As car companies and utilities plan for an electric future, the fossil fuel industry is betting on plastic to help fill a gap in sales. But a new report says that the industry is risking $400 billion by investing in new petrochemical infrastructure that could become stranded assets.
“Oil companies are banking on plastics because all the other expected growth is under threat,” says Kingsmill Bond, an energy strategist at the nonprofit Carbon Tracker and an author of the report, produced along with Systemiq, a London-based company that works on system changes in materials use. “They think plastics are the only sure bet for growth.” A 2019 forecast from BP, for example, projected that plastics would account for 95% of the growth in net demand for oil over the next two decades. Right now, plastics account for only around 9% of oil demand.

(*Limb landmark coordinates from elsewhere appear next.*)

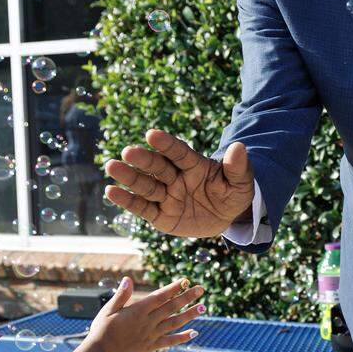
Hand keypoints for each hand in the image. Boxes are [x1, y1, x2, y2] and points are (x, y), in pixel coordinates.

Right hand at [86, 276, 204, 351]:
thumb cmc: (102, 329)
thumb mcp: (108, 309)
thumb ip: (121, 295)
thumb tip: (128, 279)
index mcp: (138, 310)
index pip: (160, 296)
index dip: (174, 288)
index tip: (185, 280)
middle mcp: (147, 322)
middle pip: (171, 307)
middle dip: (187, 297)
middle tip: (201, 289)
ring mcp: (151, 335)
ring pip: (174, 323)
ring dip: (190, 315)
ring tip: (203, 307)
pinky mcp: (151, 346)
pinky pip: (170, 341)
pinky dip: (183, 337)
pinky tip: (194, 333)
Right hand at [104, 128, 254, 237]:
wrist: (225, 217)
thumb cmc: (232, 193)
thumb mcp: (241, 183)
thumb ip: (238, 167)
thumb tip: (239, 147)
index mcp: (194, 165)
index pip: (179, 153)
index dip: (166, 144)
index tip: (152, 134)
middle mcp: (176, 177)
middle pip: (158, 167)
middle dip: (144, 160)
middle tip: (128, 152)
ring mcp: (166, 196)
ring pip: (146, 186)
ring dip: (129, 177)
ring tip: (112, 166)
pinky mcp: (160, 216)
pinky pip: (143, 208)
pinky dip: (127, 201)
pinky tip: (111, 191)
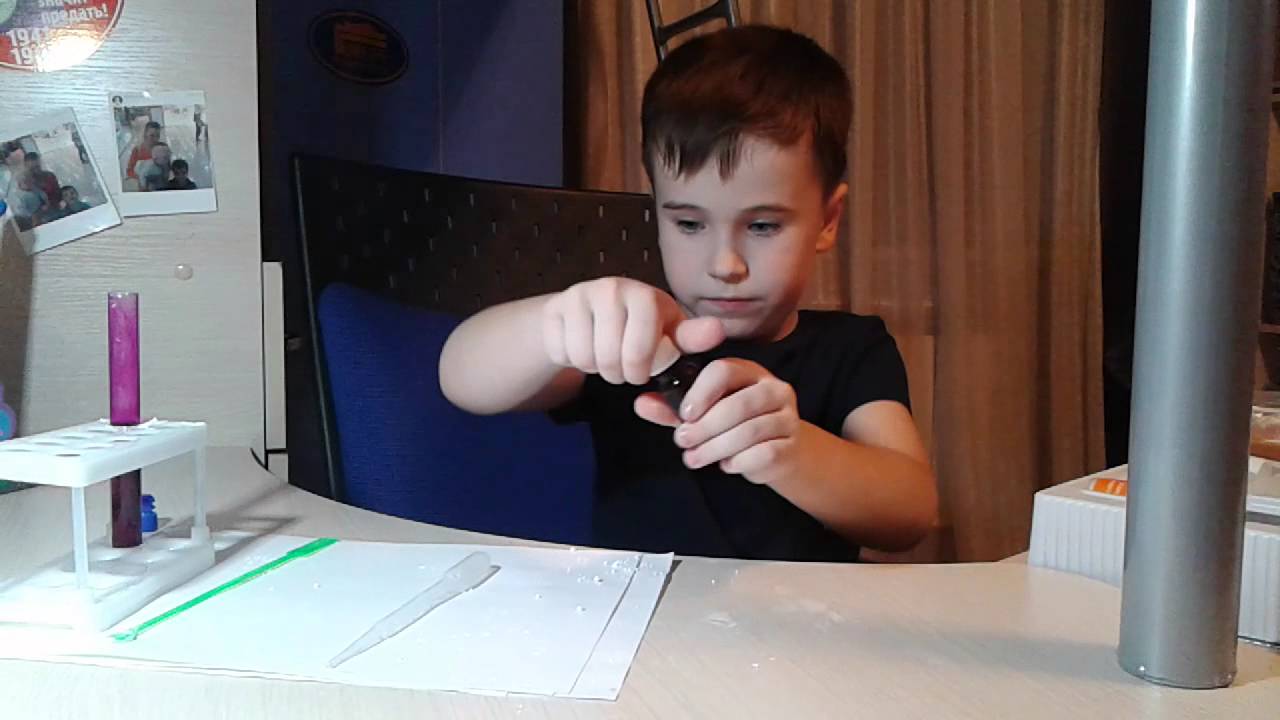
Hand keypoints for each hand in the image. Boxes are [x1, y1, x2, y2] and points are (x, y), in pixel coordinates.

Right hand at [541, 277, 723, 384]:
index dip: (638, 370)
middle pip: (609, 356)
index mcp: (643, 295)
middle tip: (621, 369)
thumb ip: (691, 336)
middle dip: (616, 374)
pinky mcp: (554, 308)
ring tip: (604, 359)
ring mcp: (578, 296)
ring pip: (583, 357)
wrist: (593, 311)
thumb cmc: (641, 326)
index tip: (640, 375)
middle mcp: (610, 288)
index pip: (638, 348)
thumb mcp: (669, 332)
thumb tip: (717, 331)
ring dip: (594, 368)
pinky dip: (571, 360)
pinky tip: (582, 348)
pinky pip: (561, 352)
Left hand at [634, 358, 800, 481]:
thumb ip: (672, 407)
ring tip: (694, 458)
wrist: (779, 451)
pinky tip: (726, 465)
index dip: (701, 393)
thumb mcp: (702, 413)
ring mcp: (787, 417)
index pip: (724, 371)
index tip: (683, 415)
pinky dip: (738, 462)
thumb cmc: (734, 426)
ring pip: (749, 432)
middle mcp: (773, 389)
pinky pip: (763, 454)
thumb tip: (641, 403)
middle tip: (681, 441)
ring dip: (715, 448)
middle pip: (738, 404)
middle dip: (704, 427)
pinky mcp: (791, 445)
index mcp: (749, 372)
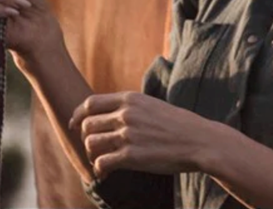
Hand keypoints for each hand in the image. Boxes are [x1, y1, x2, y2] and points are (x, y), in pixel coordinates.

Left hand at [69, 92, 213, 178]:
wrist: (198, 140)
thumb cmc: (176, 125)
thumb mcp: (151, 105)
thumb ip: (130, 107)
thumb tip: (109, 114)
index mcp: (130, 99)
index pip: (91, 103)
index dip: (78, 115)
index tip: (74, 125)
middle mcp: (126, 114)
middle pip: (88, 125)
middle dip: (87, 139)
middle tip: (96, 149)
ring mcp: (128, 134)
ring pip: (91, 144)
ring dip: (92, 155)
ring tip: (102, 161)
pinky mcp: (131, 156)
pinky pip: (101, 163)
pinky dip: (99, 170)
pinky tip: (106, 174)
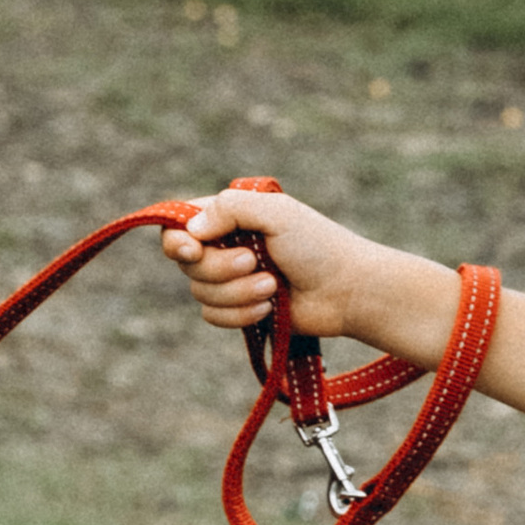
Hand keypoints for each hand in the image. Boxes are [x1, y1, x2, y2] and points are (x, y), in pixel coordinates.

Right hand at [161, 186, 399, 345]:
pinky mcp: (239, 309)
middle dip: (220, 268)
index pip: (179, 224)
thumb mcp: (276, 213)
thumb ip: (230, 209)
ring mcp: (231, 280)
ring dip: (238, 292)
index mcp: (230, 216)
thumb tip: (191, 230)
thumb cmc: (317, 245)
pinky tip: (270, 308)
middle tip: (255, 262)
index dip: (177, 239)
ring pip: (200, 292)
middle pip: (186, 263)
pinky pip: (213, 316)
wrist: (347, 291)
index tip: (193, 249)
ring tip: (273, 286)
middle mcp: (225, 245)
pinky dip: (241, 314)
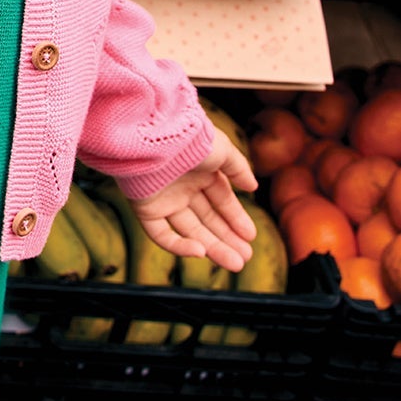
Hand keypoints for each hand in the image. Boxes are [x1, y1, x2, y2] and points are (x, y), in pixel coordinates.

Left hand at [129, 126, 258, 272]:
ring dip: (212, 248)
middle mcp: (182, 187)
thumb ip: (238, 168)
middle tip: (245, 257)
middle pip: (206, 219)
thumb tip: (253, 187)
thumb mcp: (222, 150)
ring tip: (235, 263)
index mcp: (199, 171)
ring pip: (190, 230)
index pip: (220, 200)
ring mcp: (164, 199)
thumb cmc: (190, 139)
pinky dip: (179, 246)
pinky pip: (161, 234)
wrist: (156, 136)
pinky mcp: (146, 209)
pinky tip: (200, 253)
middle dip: (227, 238)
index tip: (250, 236)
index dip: (236, 218)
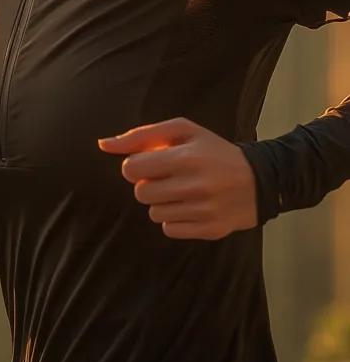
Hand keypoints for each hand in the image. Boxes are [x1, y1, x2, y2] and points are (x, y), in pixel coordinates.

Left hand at [98, 118, 257, 239]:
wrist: (259, 180)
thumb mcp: (182, 131)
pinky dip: (174, 219)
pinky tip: (190, 206)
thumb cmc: (213, 151)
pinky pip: (169, 229)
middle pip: (140, 193)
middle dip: (149, 184)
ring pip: (154, 213)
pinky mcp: (208, 230)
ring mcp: (202, 210)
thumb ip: (141, 135)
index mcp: (186, 156)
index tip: (151, 163)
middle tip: (168, 178)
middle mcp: (194, 185)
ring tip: (182, 191)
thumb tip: (103, 145)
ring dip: (162, 202)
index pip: (132, 168)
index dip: (136, 165)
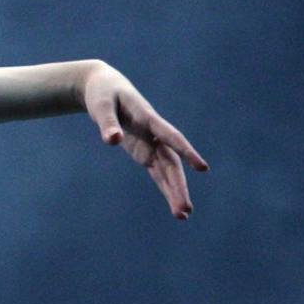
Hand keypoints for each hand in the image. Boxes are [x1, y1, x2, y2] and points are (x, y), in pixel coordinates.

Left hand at [80, 63, 209, 218]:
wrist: (105, 88)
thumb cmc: (103, 94)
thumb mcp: (101, 105)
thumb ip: (107, 122)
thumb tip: (113, 141)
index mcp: (148, 118)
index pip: (171, 137)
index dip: (186, 151)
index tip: (202, 167)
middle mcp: (154, 133)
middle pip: (172, 162)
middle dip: (179, 185)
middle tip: (185, 209)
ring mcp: (151, 144)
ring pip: (167, 171)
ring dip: (175, 191)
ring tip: (183, 215)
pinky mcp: (144, 152)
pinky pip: (157, 173)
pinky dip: (165, 188)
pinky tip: (175, 206)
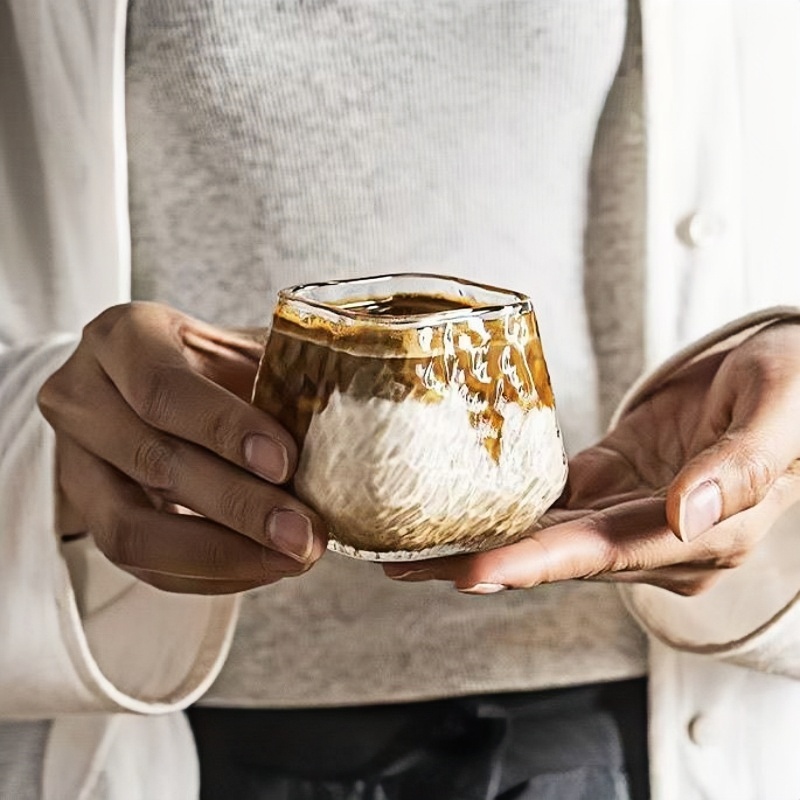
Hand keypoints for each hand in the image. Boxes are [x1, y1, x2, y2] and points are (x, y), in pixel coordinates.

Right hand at [38, 302, 326, 593]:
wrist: (148, 384)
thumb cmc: (209, 364)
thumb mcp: (241, 350)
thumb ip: (281, 378)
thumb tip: (351, 427)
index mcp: (124, 337)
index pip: (162, 389)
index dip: (223, 430)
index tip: (285, 463)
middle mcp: (82, 396)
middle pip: (153, 462)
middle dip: (237, 506)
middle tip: (305, 533)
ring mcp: (75, 462)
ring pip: (131, 530)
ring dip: (220, 555)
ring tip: (292, 559)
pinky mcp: (88, 516)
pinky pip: (141, 565)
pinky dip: (208, 575)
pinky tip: (263, 567)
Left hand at [384, 322, 799, 595]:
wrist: (789, 374)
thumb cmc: (796, 388)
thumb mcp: (779, 416)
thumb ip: (736, 470)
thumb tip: (686, 516)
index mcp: (705, 535)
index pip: (605, 554)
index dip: (537, 564)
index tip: (472, 571)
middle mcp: (660, 538)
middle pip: (559, 555)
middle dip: (482, 562)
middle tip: (406, 563)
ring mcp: (631, 514)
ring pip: (545, 534)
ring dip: (478, 539)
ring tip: (408, 543)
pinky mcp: (612, 484)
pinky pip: (552, 501)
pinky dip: (503, 506)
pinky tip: (454, 507)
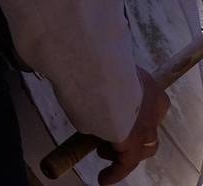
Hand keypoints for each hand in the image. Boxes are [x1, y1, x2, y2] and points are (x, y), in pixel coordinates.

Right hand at [97, 66, 168, 182]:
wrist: (97, 74)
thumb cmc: (97, 66)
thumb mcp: (105, 70)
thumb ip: (104, 82)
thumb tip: (87, 86)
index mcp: (153, 92)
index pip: (149, 111)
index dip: (133, 118)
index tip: (117, 119)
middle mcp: (154, 112)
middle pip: (146, 132)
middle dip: (129, 138)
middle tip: (110, 137)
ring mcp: (145, 130)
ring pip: (140, 149)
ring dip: (121, 153)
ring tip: (102, 152)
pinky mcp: (131, 146)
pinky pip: (125, 164)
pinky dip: (115, 172)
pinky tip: (104, 179)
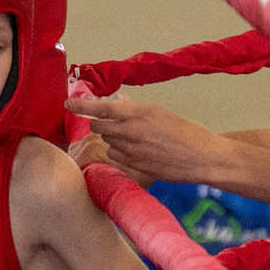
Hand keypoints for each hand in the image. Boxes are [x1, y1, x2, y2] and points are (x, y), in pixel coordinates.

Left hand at [63, 94, 230, 185]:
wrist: (202, 157)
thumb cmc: (186, 132)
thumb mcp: (161, 113)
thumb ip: (136, 111)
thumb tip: (119, 106)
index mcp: (138, 112)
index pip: (100, 108)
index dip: (80, 105)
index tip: (67, 103)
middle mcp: (131, 131)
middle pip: (98, 127)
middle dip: (101, 124)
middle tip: (113, 123)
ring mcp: (132, 150)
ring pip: (107, 142)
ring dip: (113, 139)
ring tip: (135, 138)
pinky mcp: (135, 166)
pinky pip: (116, 156)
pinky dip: (120, 152)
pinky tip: (138, 151)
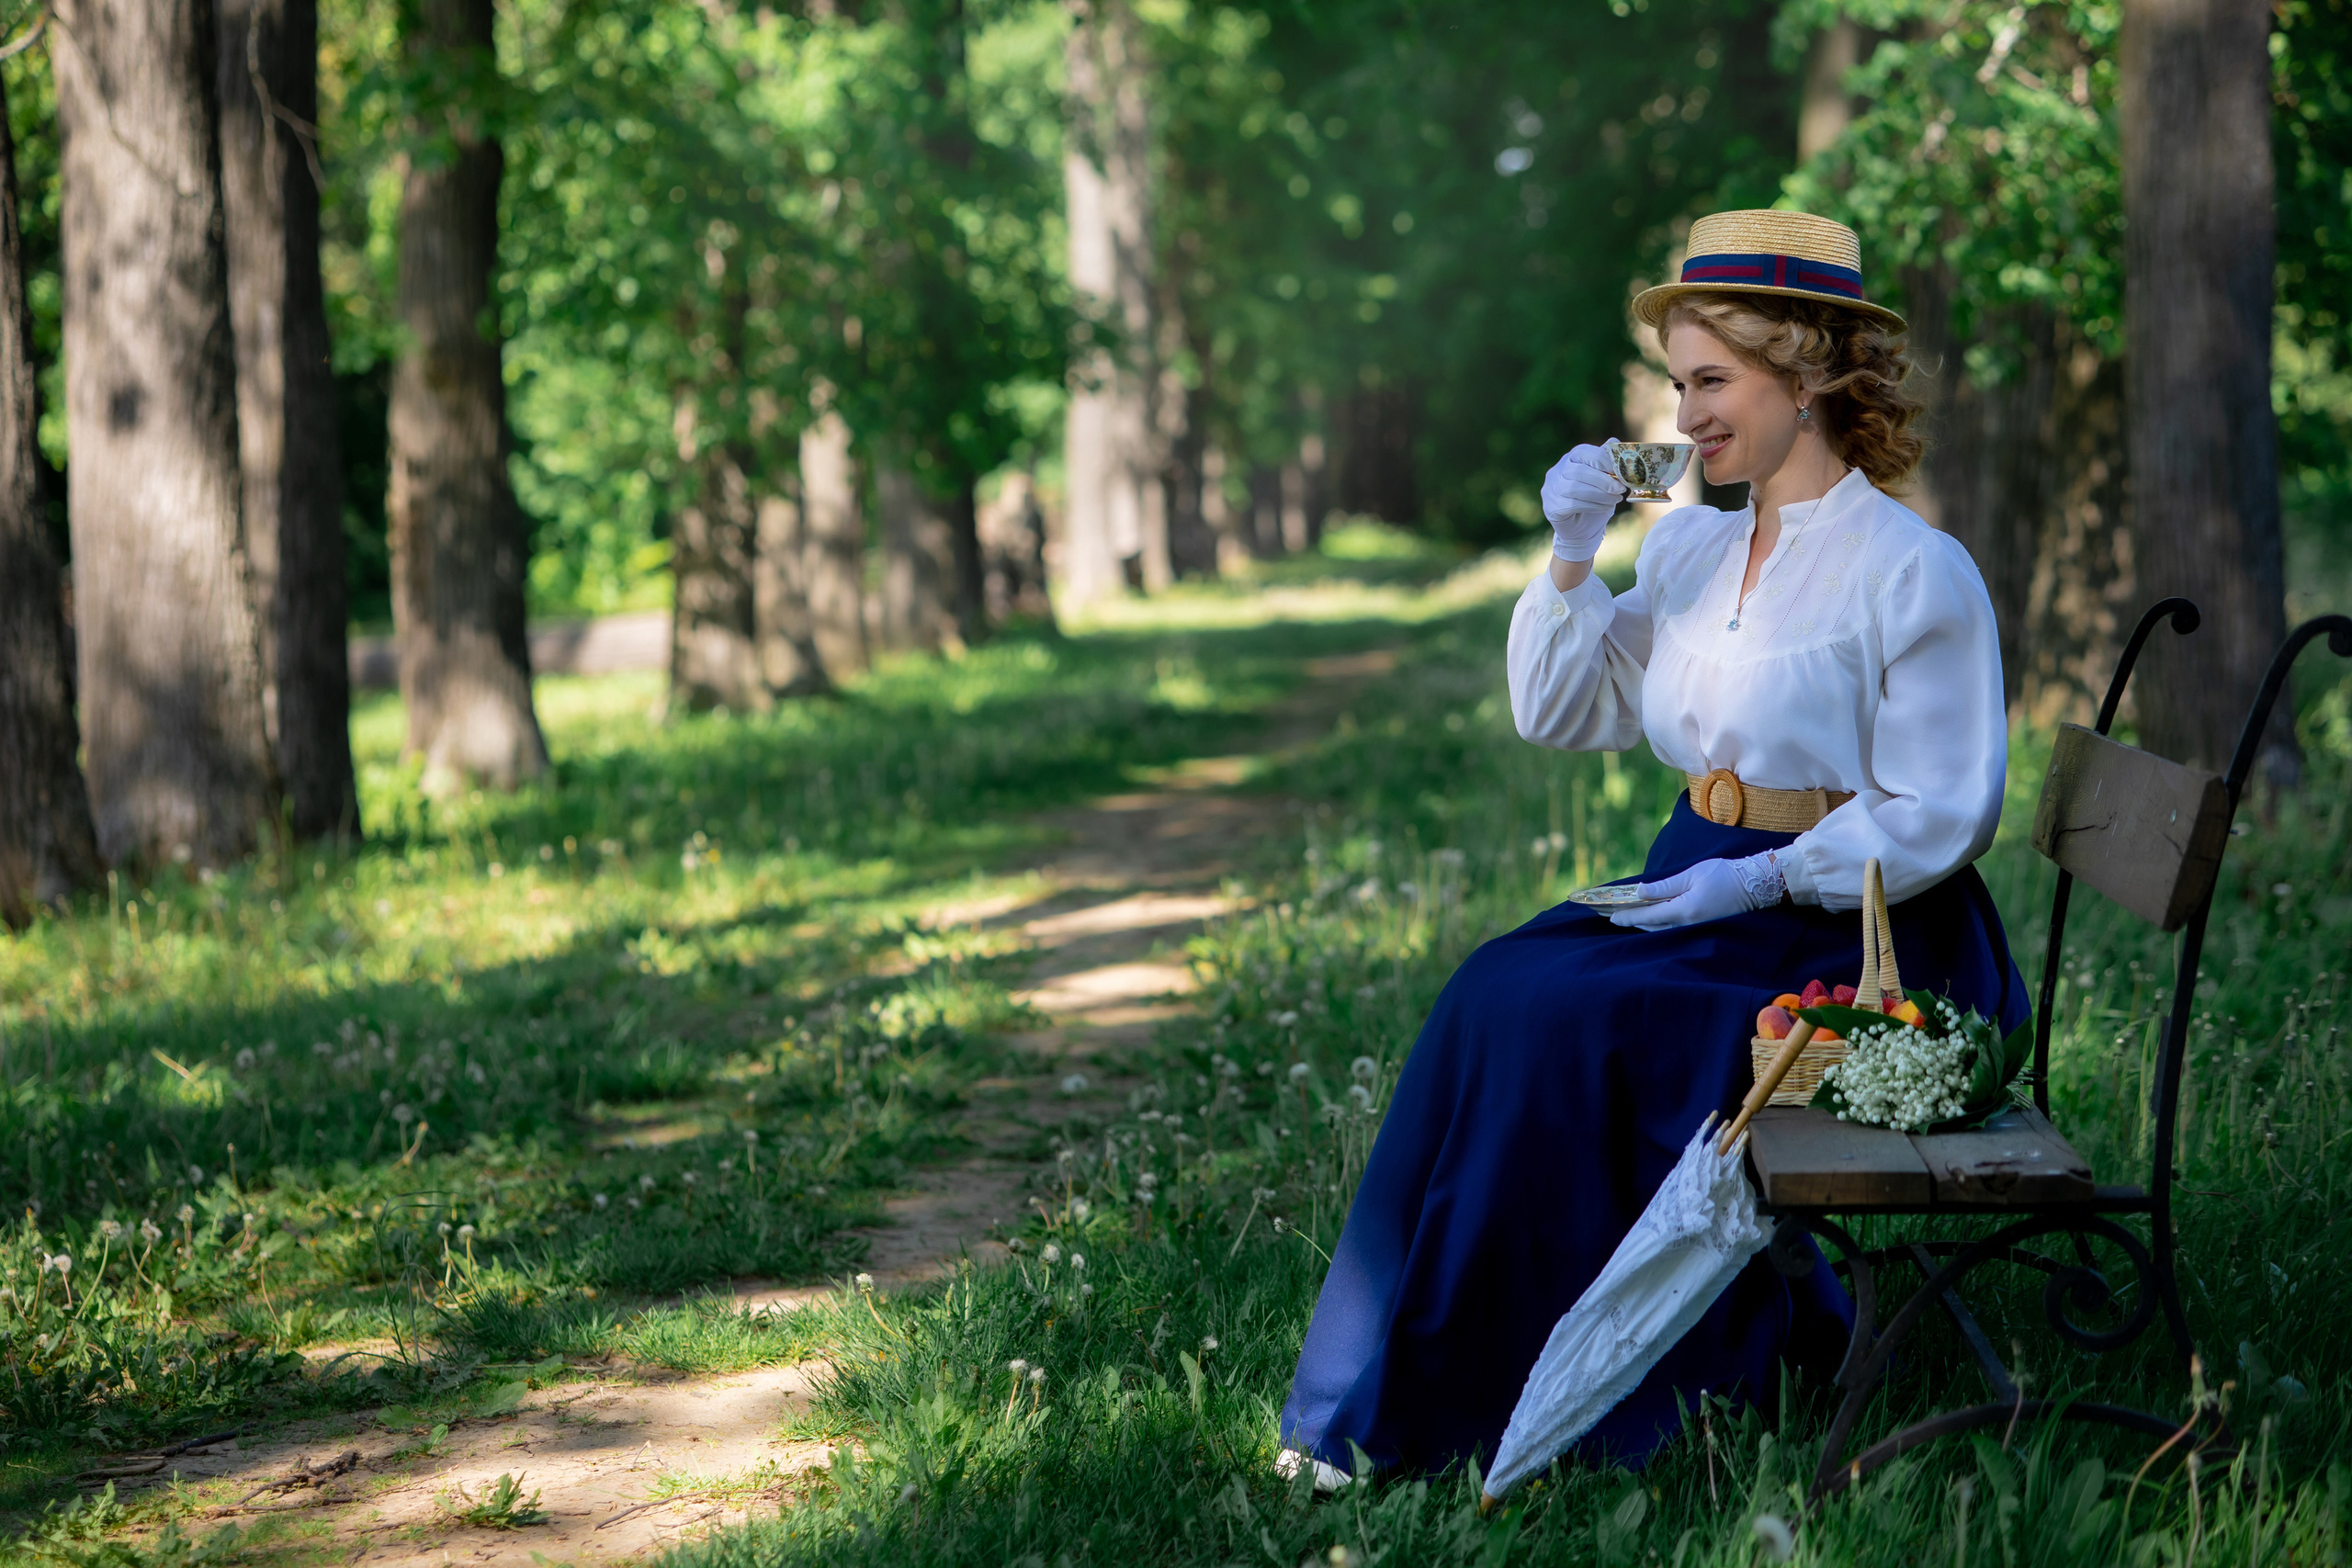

The pandemic has temporarily boosted demand for plastics used in masks and takeout containers (and plastic bags, after the industry lobbied to reverse plastic bag bans, even though health experts say that reusable bags are still safe to use.) But the growing tide of recognition about plastic’s waste problems—an estimated 11 million metric tons of plastic ends up in the ocean every year—means that demand may shrink. In June, the European Union proposed a new €800-per-ton tax on plastic; EU laws also ban some single-use plastic products, aim to reduce the use of plastic food containers, and require plastic bottles to use an increasing amount of recycled plastic. Major corporations that rely on plastic packaging, such as PepsiCo and Coca-Cola, have committed to shift to reusable, compostable, and recyclable packaging. An increasing number of consumers say that they’re willing to spend more to avoid plastic.